Ma torniamo all’oggi. Con ogni probabilità il referendum sulle trivellazioni non raggiungerà il “quorum” del 50% dai votanti. Estendendosi così l’astensionismo a questa forma di democrazia diretta (si fa per dire) e rafforzando la credibilità politica della legge che si sarebbe voluta cancellare.
Una delle tante baggianate pseudoambientaliste. Ma questa volta l’effetto di questo improvvida iniziativa rischia di compromettere una diversa iniziativa, quella di un altro e diverso referendum, quello sulla (e centrale) devastazione vandalica Bosco-Renziana della Costituzione.
Non si tratta, in verità di un referendum buono e di uno cattivo secondo il mio (e di moltissimi altri) parere.
Si tratta di due istituti costituzionali, di due forme della espressione della volontà popolare assolutamente diversi.
Ma l’uguale denominazione rischia di estendere il discredito, il senso di inutilità del primo anche al secondo.
Diversamente dal referendum abrogativo delle leggi ordinanze richiesto da cinquecentomila cittadini, che ha effetti solo se vota almeno la metà degli elettori, il referendum “costituzionale” è una sorta di “prova d’appello” per le modifiche della Costituzione che in Parlamento siano “passate” senza un margine significativo. Quando la “richiesta” di esso è facoltà, oltre che di cinquecentomila cittadini, di cinque consigli regionali o o un quinto dei parlamentari di una delle Camere.
Il referendum “costituzionale” è quindi una fase, benché eventuale, di ogni procedimento di modifica della Costituzione.
Il referendum costituzionale “ha effetto” indipendentemente dal raggiungimento di un “quorum” di elettori votanti.
E’ chiaro, però, che, come in ogni competizione elettorale, l’afflusso alle urne sia condizione di vantaggio o di svantaggio di qualcuno dei contendenti.
In questo caso è chiaro che Renzi, il renzismo, il “partito della nazione”, i “salvatore della Patria” accorsi a trovarsi un posticino sul carro delle chiacchiere del rottamatore della (di ogni) Costituzione, avrebbero interesse ad un referendum in “tono minore” con un afflusso minimo di elettori (quelli della grande imbarcata clientelare “nazionaldemocratica”.
Già hanno provato a mettercisi di mezzo le “intelligenze” “originali” di qualche costituzionalista da salotto di periferia e di qualche reduce delle baggianate referendarie pannelliane, avanzavo l’ipotesi della possibilità e della opportunità di un “frazionamento” del referendum (illegittimo e politicamente demenziale).
E’ chiaro che l’esito deludente per tutti, il senso dell’inutilità e della frustrazione di parte dell’elettorato che è prevedibile segua il referendum antirivelatorio, potrà rischiare di compromettere il varare di “resistenza popolare” allo scempio (asinino, oltre che prevaricatore) della Costituzione che deve assumere il referendum di Ottobre.
Il ritardo con il quale le forze politiche (si fa per dire) che hanno proclamato la loro ostilità al vandalismo costituzionale renziano-etrusco è evidente.

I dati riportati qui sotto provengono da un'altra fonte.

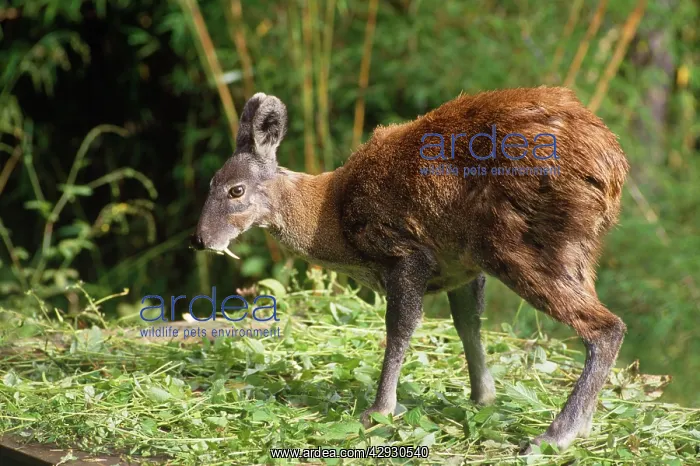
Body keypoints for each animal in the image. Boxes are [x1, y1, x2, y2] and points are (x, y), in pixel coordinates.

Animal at [191, 87, 629, 452]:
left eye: (236, 190)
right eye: (209, 182)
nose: (199, 240)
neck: (330, 220)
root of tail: (612, 169)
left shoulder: (404, 250)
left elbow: (401, 326)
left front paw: (379, 410)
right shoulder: (462, 266)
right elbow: (468, 323)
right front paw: (482, 397)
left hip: (522, 244)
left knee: (607, 326)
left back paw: (555, 435)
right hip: (569, 254)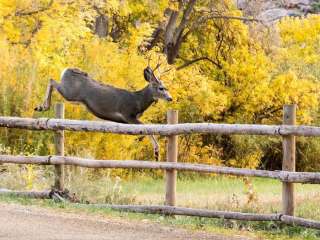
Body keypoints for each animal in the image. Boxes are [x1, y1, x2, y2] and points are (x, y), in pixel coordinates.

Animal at [34, 61, 172, 161]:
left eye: (166, 87)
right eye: (161, 88)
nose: (170, 98)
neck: (138, 101)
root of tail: (67, 70)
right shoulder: (128, 114)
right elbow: (147, 128)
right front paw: (156, 152)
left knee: (52, 80)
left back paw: (42, 107)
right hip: (69, 92)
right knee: (52, 80)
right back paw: (42, 107)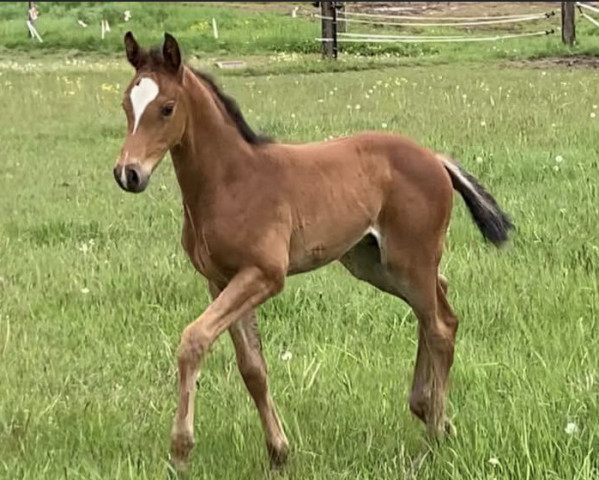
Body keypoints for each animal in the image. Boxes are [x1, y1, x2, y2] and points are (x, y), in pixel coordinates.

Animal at [113, 32, 516, 468]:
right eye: (126, 105)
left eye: (167, 108)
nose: (128, 174)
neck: (230, 182)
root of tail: (436, 159)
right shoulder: (220, 281)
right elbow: (252, 367)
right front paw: (278, 451)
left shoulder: (264, 275)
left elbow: (193, 340)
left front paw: (181, 450)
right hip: (376, 263)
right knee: (438, 305)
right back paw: (429, 411)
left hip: (409, 260)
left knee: (440, 326)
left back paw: (433, 434)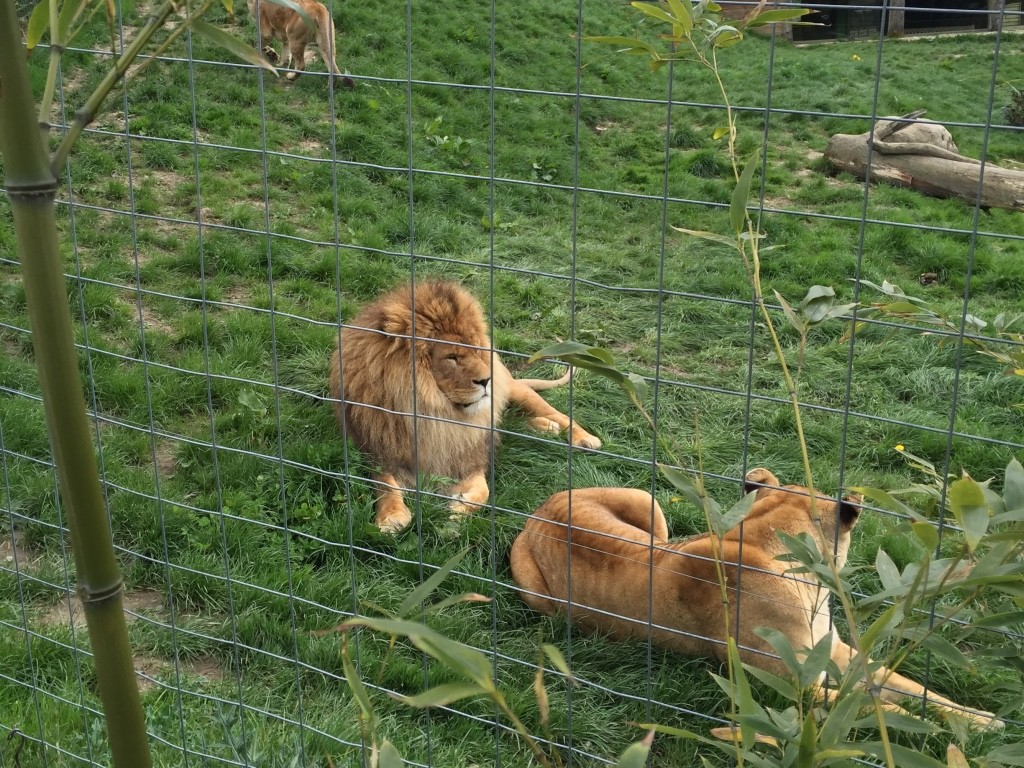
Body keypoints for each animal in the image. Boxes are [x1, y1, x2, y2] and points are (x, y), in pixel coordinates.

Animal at [327, 282, 598, 536]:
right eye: (452, 357)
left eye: (477, 349)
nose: (488, 379)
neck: (436, 416)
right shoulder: (377, 451)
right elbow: (384, 483)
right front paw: (390, 517)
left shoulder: (467, 457)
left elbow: (483, 492)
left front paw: (456, 511)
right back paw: (544, 428)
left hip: (518, 392)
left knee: (558, 414)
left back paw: (582, 438)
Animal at [507, 468, 1003, 733]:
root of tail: (538, 512)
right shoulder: (795, 687)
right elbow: (874, 704)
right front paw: (930, 731)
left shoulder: (839, 652)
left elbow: (909, 686)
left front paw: (982, 720)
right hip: (538, 596)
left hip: (650, 507)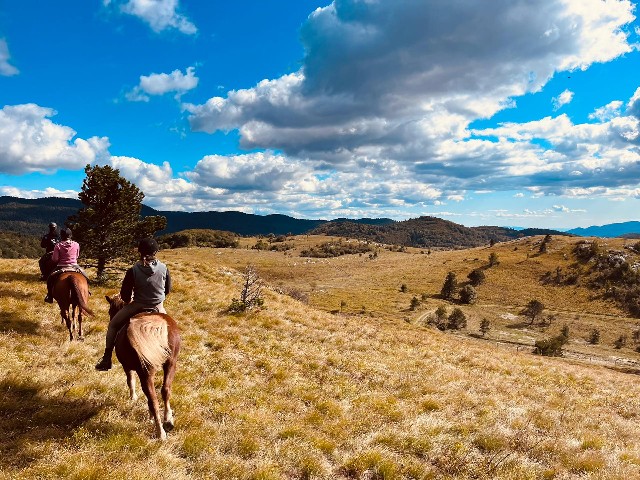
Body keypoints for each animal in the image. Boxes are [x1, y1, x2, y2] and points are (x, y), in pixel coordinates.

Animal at [105, 294, 181, 440]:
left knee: (153, 400)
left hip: (145, 372)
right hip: (171, 363)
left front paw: (133, 398)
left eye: (110, 311)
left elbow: (130, 381)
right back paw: (168, 421)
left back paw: (160, 433)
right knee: (165, 390)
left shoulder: (127, 367)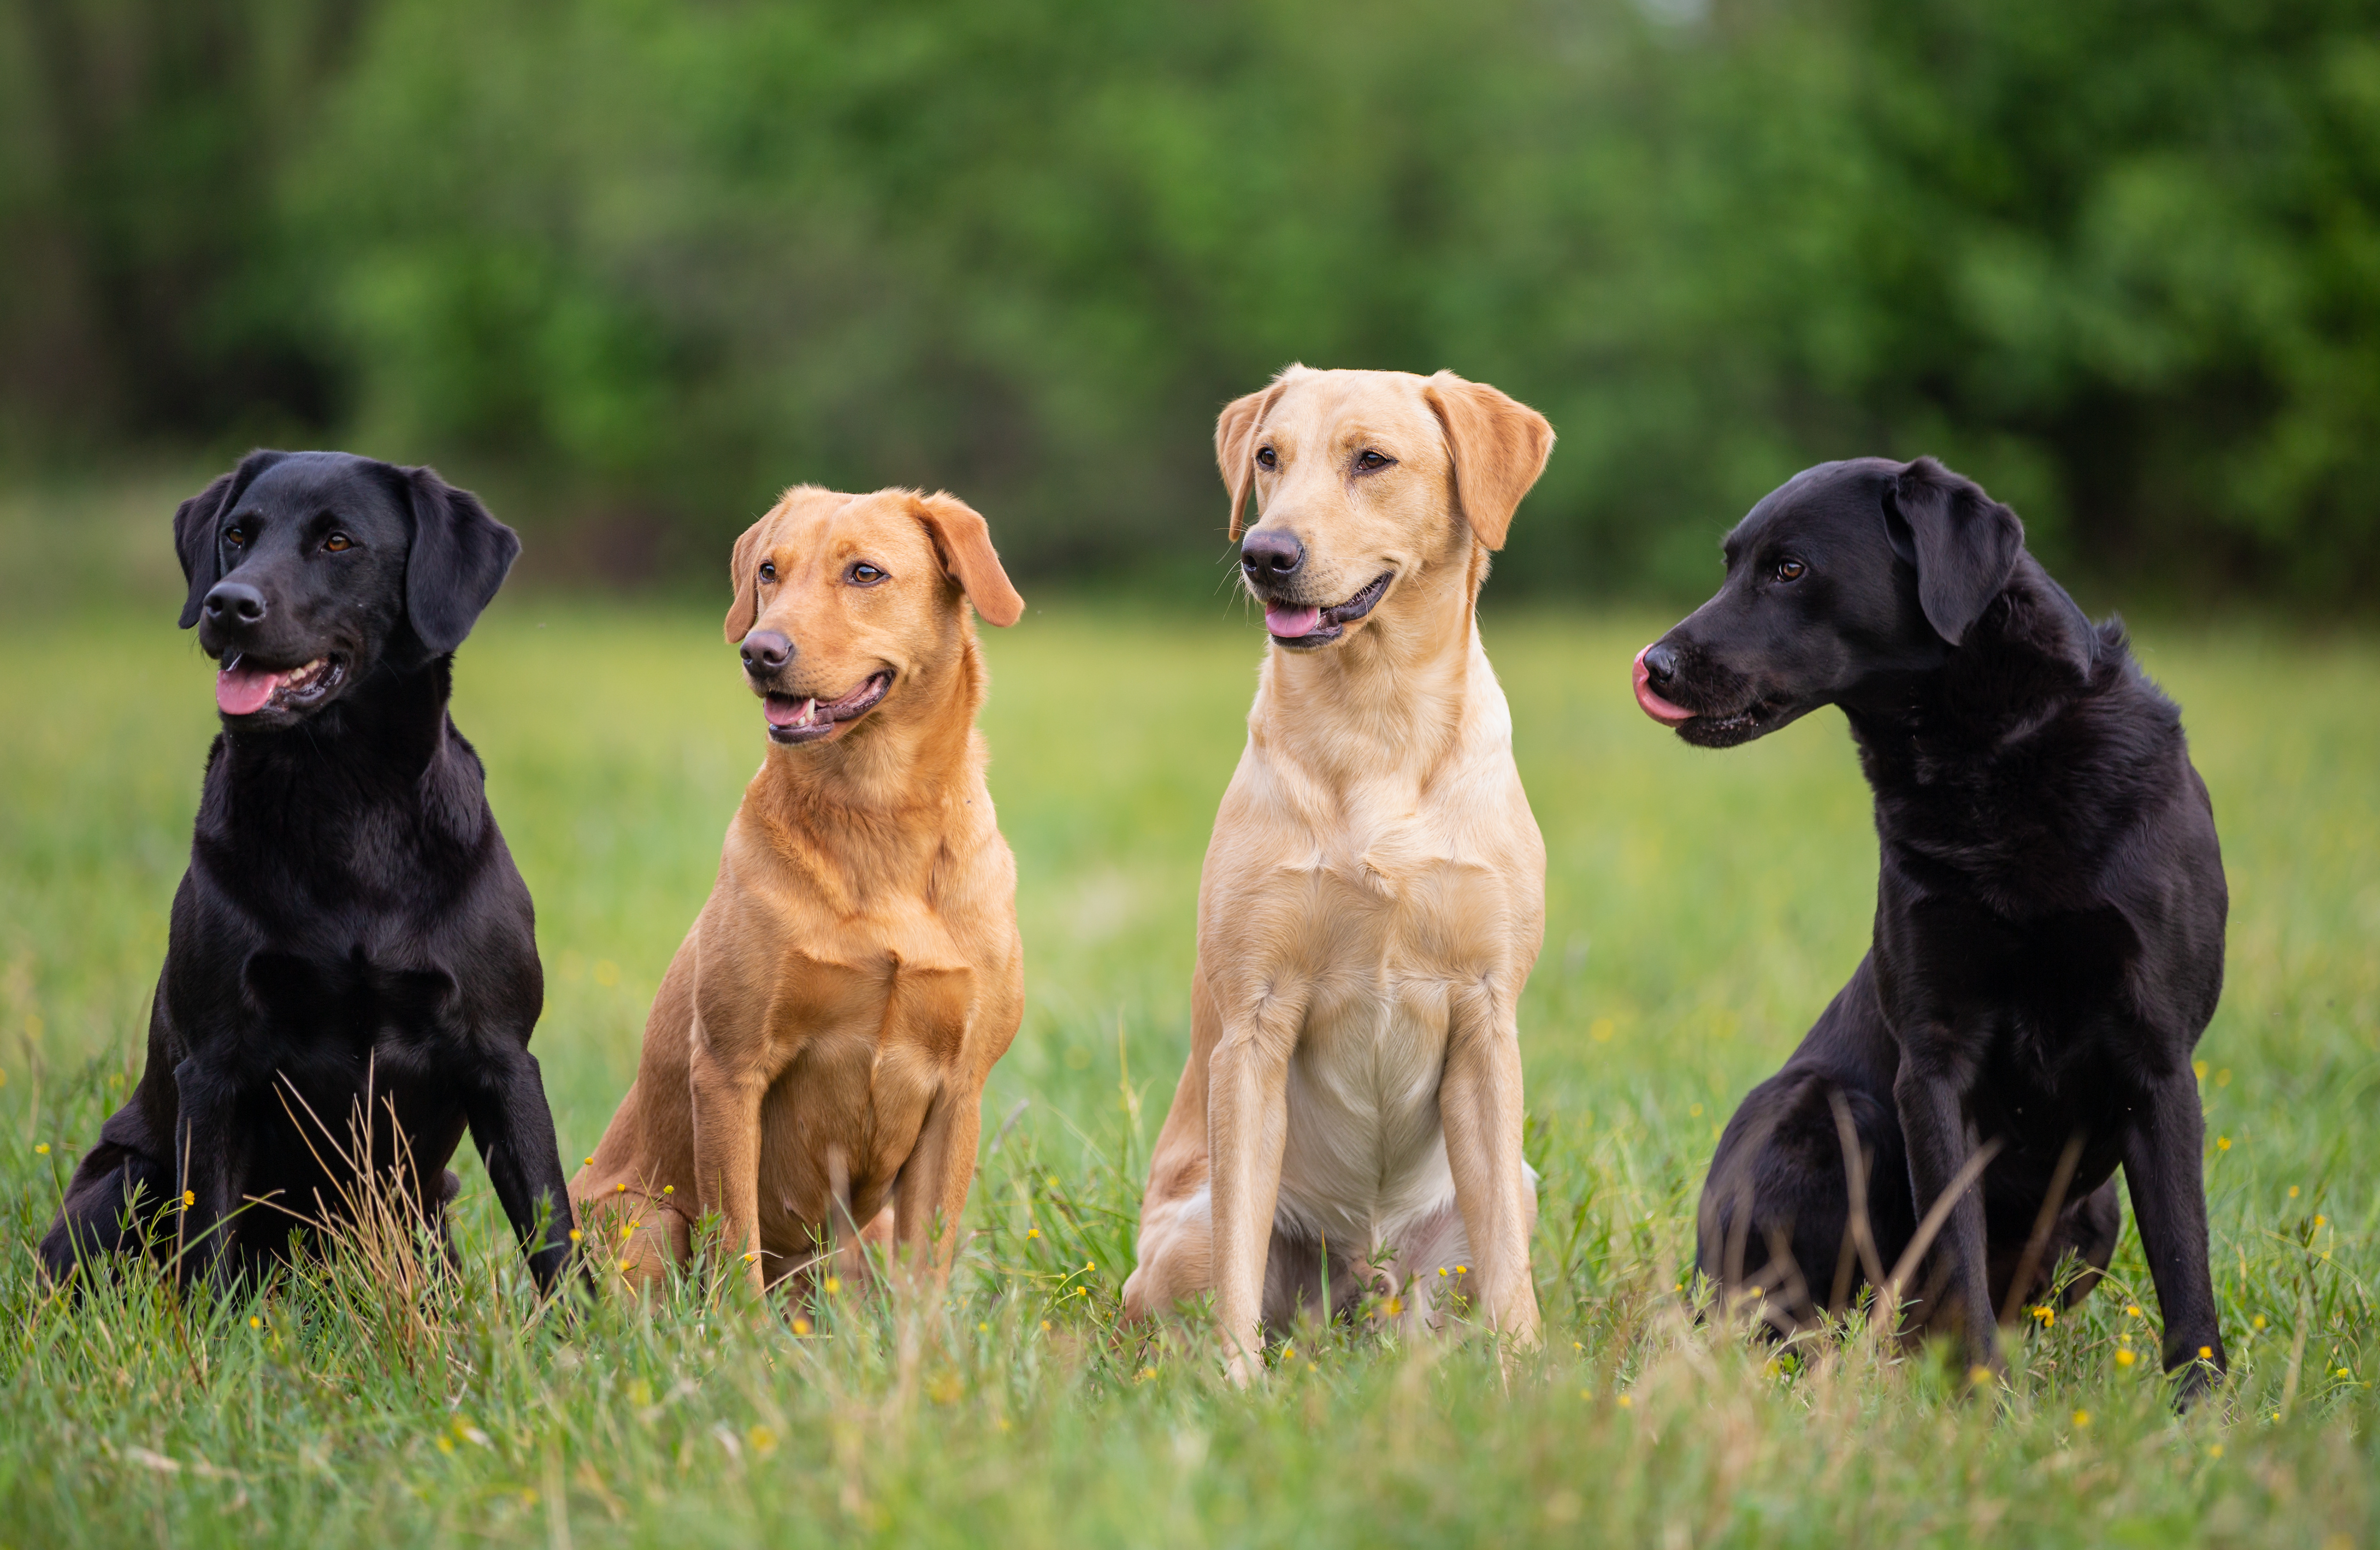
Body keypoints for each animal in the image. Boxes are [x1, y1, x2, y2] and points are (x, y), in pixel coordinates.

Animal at [41, 452, 576, 1295]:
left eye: (337, 542)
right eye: (236, 534)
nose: (229, 604)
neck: (343, 801)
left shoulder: (502, 1056)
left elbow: (553, 1231)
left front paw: (583, 1326)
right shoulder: (216, 1065)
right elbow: (206, 1242)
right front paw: (210, 1332)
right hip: (124, 1179)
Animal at [578, 488, 1033, 1295]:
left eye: (865, 572)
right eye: (769, 570)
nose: (760, 651)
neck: (877, 814)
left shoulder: (960, 1091)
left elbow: (929, 1264)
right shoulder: (730, 1069)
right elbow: (737, 1245)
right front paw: (744, 1330)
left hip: (864, 1235)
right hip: (642, 1224)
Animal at [1119, 366, 1552, 1381]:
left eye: (1373, 460)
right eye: (1269, 458)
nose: (1264, 552)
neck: (1376, 716)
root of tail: (1362, 1281)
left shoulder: (1485, 1017)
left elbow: (1509, 1270)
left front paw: (1525, 1378)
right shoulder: (1255, 1028)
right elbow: (1240, 1259)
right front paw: (1237, 1386)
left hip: (1507, 1187)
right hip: (1181, 1233)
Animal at [1637, 454, 2227, 1390]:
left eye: (1789, 568)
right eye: (1730, 563)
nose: (1654, 665)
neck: (1994, 755)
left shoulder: (2159, 1056)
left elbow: (2183, 1257)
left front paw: (2202, 1405)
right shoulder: (1934, 1057)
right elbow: (1956, 1246)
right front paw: (1983, 1396)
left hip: (2094, 1210)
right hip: (1823, 1109)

E sembra che fino a giugno (elezioni amministrative) almeno, esse non faranno nulla di concreto per prepararsi alla battaglia.
E’ da augurarsi che, intanto, chi ne ha gli strumenti, si faccia un dovere di sottolineare, per l’opinione pubblica, la differenza tra il referendum “fasullo” o quello e di essenziale importanza, purché non vi siano ricadute del flop dell’uno o sull’altro.
Ma non dovremmo essere noi a dare così elementari suggerimenti.